Приведенный фрагмент:
* * *
Фрагменты речи влюбленного — страница 40 из 42

Каждый раз, когда он надевает эту одежду (в которой и умрет), Вертер переряжается. Во что же? В восхищенного влюбленного: он магически воссоздает эпизод восхищения, тот момент, когда он оказался ошеломлен Образом, Он столь сильно замкнут в этом синем одеянии, что мир вокруг упраздняется: только мы двое; посредством него Вертер формирует себе детское тело, в котором, не оставляя чего-либо вовне, соединяются фаллос и мать. Этот перверсивный костюм под именем «костюм a la Вертер» носили по всей Европе поклонники романа.

Вертер, Лакан

Я гнусен

ЧУДОВИЩНЫЙ. Субъект внезапно осознает, что он сдавливает любимый объект в тиранических сетях: он чувствует, как из жалкого становится чудовищным.


1. В «Федре» Платона речи софиста Лисия и, первоначально, Сократа (до того, как последний отрекся от своих слов) обе построены на одном принципе: любящий невыносим (своей тягостью) любимому. Следует каталог несносных черт: любовник не может снести, чтобы кто-либо был выше или равен ему в глазах его любимого, и старается унизить любого соперника; он удерживает любимого в стороне от отношений с множеством людей; он пользуется тысячью неблаговидных ухищрений, поддерживая любимого в неведении, с тем чтобы тот знал только то, что исходит от влюбленного в него; он тайно желает гибели тем, кто наиболее дороги любимому, — отцу, матери, родственникам, друзьям; он хочет, чтобы у любимого не было ни семьи, ни детей; его вседневная настойчивость утомительна; он не может остаться один ни днем, ни ночью; хотя сам и старый (что докучает и само по себе), он устраивает полицейскую тиранию, все время подвергая любимого лукаво-подозрительной слежке, между тем как сам ничуть не возбраняет себе быть впоследствии неверным и неблагодарным. Итак, что бы он сам ни думал, сердце влюбленного полно дурных чувств: его любовь не благородна.

Платон


2. Любовный дискурс удушает другого, который не находит никакого места для своих собственных слов под этой массой речи. Дело не в том, что я мешаю ему говорить, но я умею смещать местоимения: «Я говорю, а ты меня слушаешь; итак, мы есть» (Понж). Подчас я с ужасом осознаю этот переворот: я считал себя чистым субъектом (подчиненным субъектом — хрупким, чутким, жалким), а тут вижу, как превращаюсь в нечто тупое, что слепо прет и давит все своим дискурсом; я, любящий, оказываюсь нежелателен, в одном ряду с разными докучными — теми, кто тяготит, стесняет, лезет не в свое дело, требует, все запутывает, смущает (или проще: с теми, кто говорит). Я потрясающе в себе обманулся.
* * *
По приведенным сведениям:
**a)** Кому, по каталогу несносных черт из «Федры» во фрагменте о речи влюбленного, любящий тайно желает гибели? Перечислите всех.
**b)** Перепечатайте из фрагмента о речи влюбленного отрывок: начните с места, где стоят слова «Каждый раз, когда», и остановитесь после слов «Европе поклонники романа.».
* * *
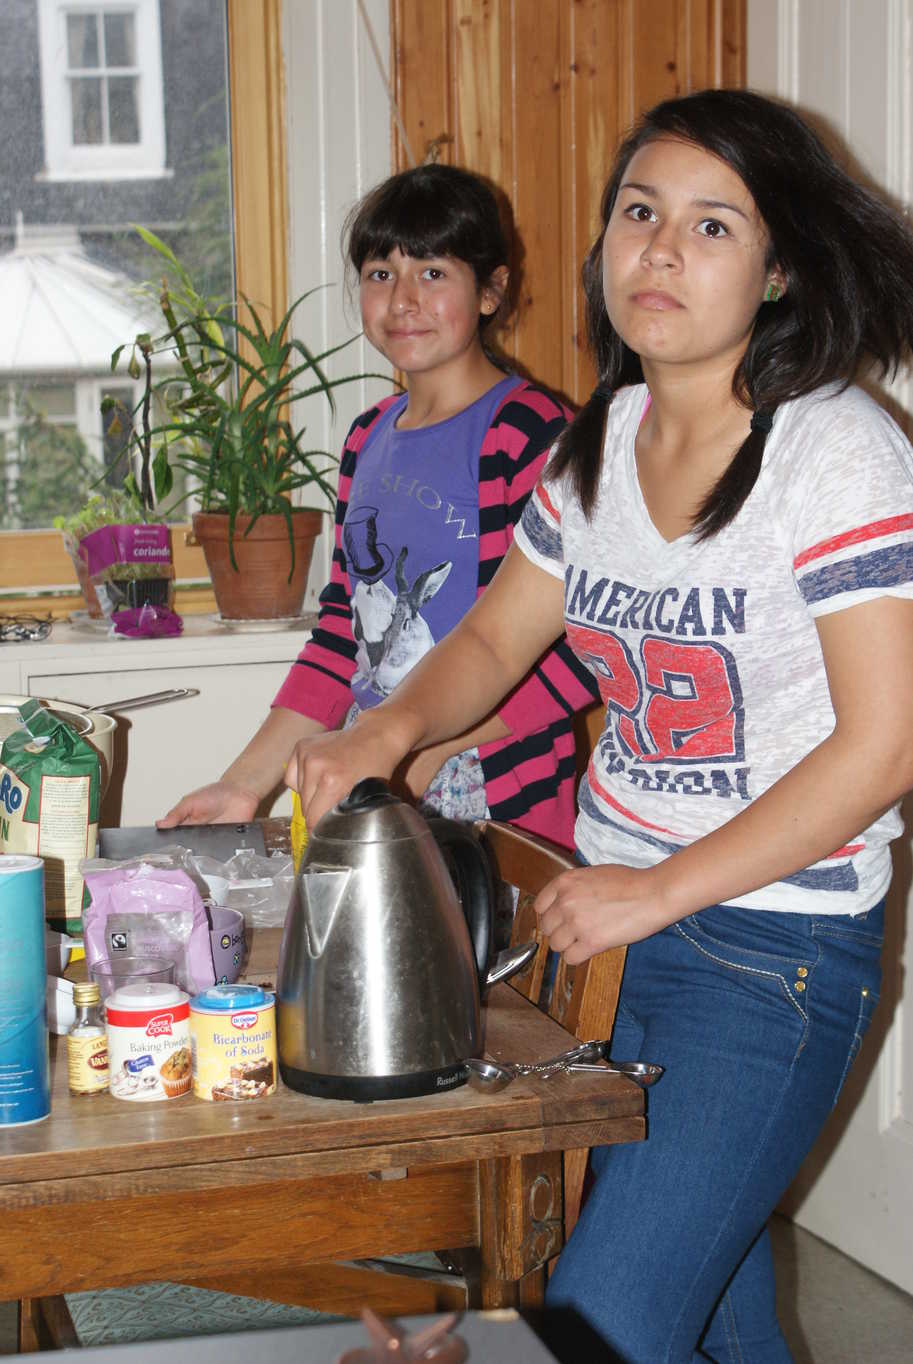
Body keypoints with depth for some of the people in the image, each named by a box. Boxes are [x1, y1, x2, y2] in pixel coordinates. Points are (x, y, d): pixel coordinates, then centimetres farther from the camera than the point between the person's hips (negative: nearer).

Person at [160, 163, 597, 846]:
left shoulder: (528, 431, -9)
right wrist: (247, 782, 11)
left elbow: (581, 646, -16)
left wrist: (426, 744, -20)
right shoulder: (369, 439, 14)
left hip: (501, 814, -6)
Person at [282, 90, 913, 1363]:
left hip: (780, 941, -6)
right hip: (629, 924, 7)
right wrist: (389, 729, -6)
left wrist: (660, 889, -18)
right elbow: (494, 640, 15)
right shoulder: (599, 442, 5)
* * *
Ожидаемые ответы:
**a)** Отцу, матери, родственникам, друзьям.

**b)**
Каждый раз, когда он надевает эту одежду (в которой и умрет), Вертер переряжается. Во что же? В восхищенного влюбленного: он магически воссоздает эпизод восхищения, тот момент, когда он оказался ошеломлен Образом, Он столь сильно замкнут в этом синем одеянии, что мир вокруг упраздняется: только мы двое; посредством него Вертер формирует себе детское тело, в котором, не оставляя чего-либо вовне, соединяются фаллос и мать. Этот перверсивный костюм под именем «костюм a la Вертер» носили по всей Европе поклонники романа.